In thirty minutes, we were on the far west side of the city, past the old suburb of Maryvale and into the new sprawl of Avondale and Goodyear, heading toward the White Tank Mountains.
“Where are we going?”
“Are you ready to offer a theory?” he demanded.
“Not yet. Where are we going?” The sun sent heat waves off the freeway, the mirages of the auto age. Late April and the newspaper said every day of the month had been above normal temperatures. I angled some air conditioner vents on me and finally started to cool off.
His deep set, lively black eyes looked me over, then returned to the road. He said, “Patience.” That was to my question. He had none. “How does all this connect with your homeless guy?”
I said, “Patience.”
He shifted his bulk in his seat. “We don’t have a lot of time, Mapstone…”
“What?” I said. “My wife is being chased by the Russian mafia and I can’t even see her. I don’t have a clue how our life is going to be from now on. That’s urgency I can understand. This fifty-year-old murder case is-”
“Important,” he said.
Then we were at the gate of Luke Air Force Base, where heavily armed Air Police in camouflage fatigues waved us through the maze of concrete barriers.
“I’ve had my fill of feds today,” I said. Peralta ignored me as we passed the main administration buildings, then anonymous brick maintenance and barracks buildings. Luke was the largest fighter training base in the world-but the subdivisions kept creeping closer, and soon it would be forced to shut down. We eased the car past more guards, barriers, and concertina. Peralta stopped the car and we both were ordered out for a search. As an airman used a mirror on wheels to check the underside of Peralta’s cruiser, we handed over our firearms and signed on a clipboard. The Air Police were young, superbly fit, and unsmiling. Then we were loaded into an olive Humvee-not the luxury civilian kind that had chased me. An Air Police officer in back slid a hood over my head.

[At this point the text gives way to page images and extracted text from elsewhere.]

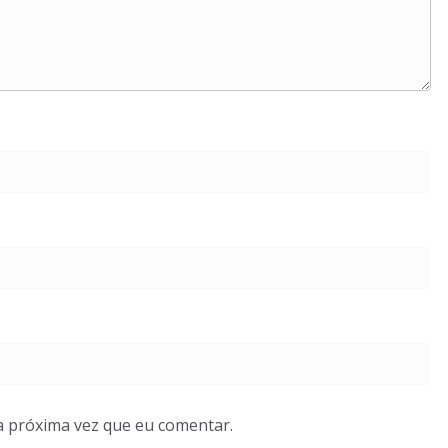
a próxima vez que eu comentar.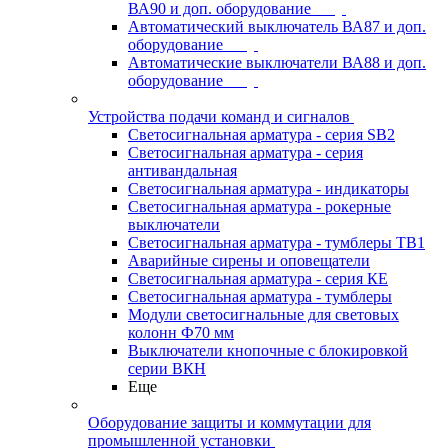
ВА90 и доп. оборудование
Автоматический выключатель ВА87 и доп.
оборудование
Автоматические выключатели ВА88 и доп.
оборудование
Устройства подачи команд и сигналов
Светосигнальная арматура - серия SB2
Светосигнальная арматура - серия
антивандальная
Светосигнальная арматура - индикаторы
Светосигнальная арматура - рокерные
выключатели
Светосигнальная арматура - тумблеры ТВ1
Аварийные сирены и оповещатели
Светосигнальная арматура - серия КЕ
Светосигнальная арматура - тумблеры
Модули светосигнальные для световых
колонн Ф70 мм
Выключатели кнопочные с блокировкой
серии ВКН
Еще
Оборудование защиты и коммутации для
промышленной установки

“What the hell?” My heart rate shot up instantly.
“Just relax, sir. Please leave the hood in place for security reasons.”
“I’m not relaxed.”
“C’mon, Mapstone.” I heard Peralta’s voice. “Do yourself a favor.”
I felt movement, air coming through the open windows, the distant blast of F-16 jet engines. The fabric of the hood was rough against my face, and it was hot. Things were getting too strange. What secret history had I stumbled onto in the embalmed living room of Vince Renzetti, in the archives at Cal-Berkeley? What unlucky amulet was the lost badge of John Pilgrim? Somehow it fit together: the Russian agent in dusty old Phoenix; the Chicago Outfit, consolidating their crime empire; the young FBI man with a love of trouble and women, who nevertheless was very good at his job. A single shot beside an irrigation canal. A missing badge. And then five decades…

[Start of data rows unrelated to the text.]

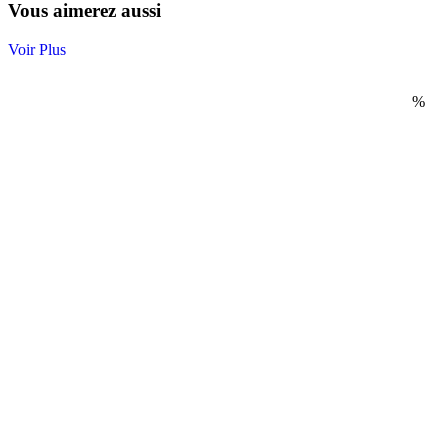
Vous aimerez aussi
Voir Plus
%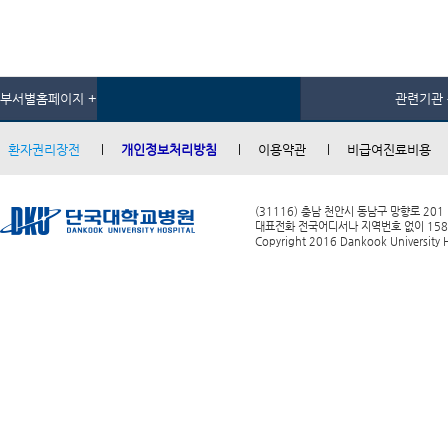
부서별홈페이지 +
관련기관 
환자권리장전
개인정보처리방침
이용약관
비급여진료비용
(31116) 충남 천안시 동남구 망향로 201
대표전화 전국어디서나 지역번호 없이 1588-0
Copyright 2016 Dankook University Ho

Lindsey would help me make sense of this. Lindsey would shield me from my dark moods and my night fears and the consequences of my inquiring mind. I needed Lindsey right then, right that second.
And when the Humvee stopped and they pulled off the hood, she was there.
Chapter Twenty-two
My federally arranged conjugal visit lasted a little less than sixteen hours. Too soon, I was in a sheriff’s cruiser, piloted by a quiet young deputy, headed back to the center city. I used the silence of the ride to think about how welcome Lindsey’s flesh had been against mine. I noticed how thin and even frail she seemed to feel in my arms, how the hours let things shift back and forth between us, who was strong, who was scared. She felt guilty over Rachel Pearson, that she was somehow responsible. She dreamed about Rachel’s death.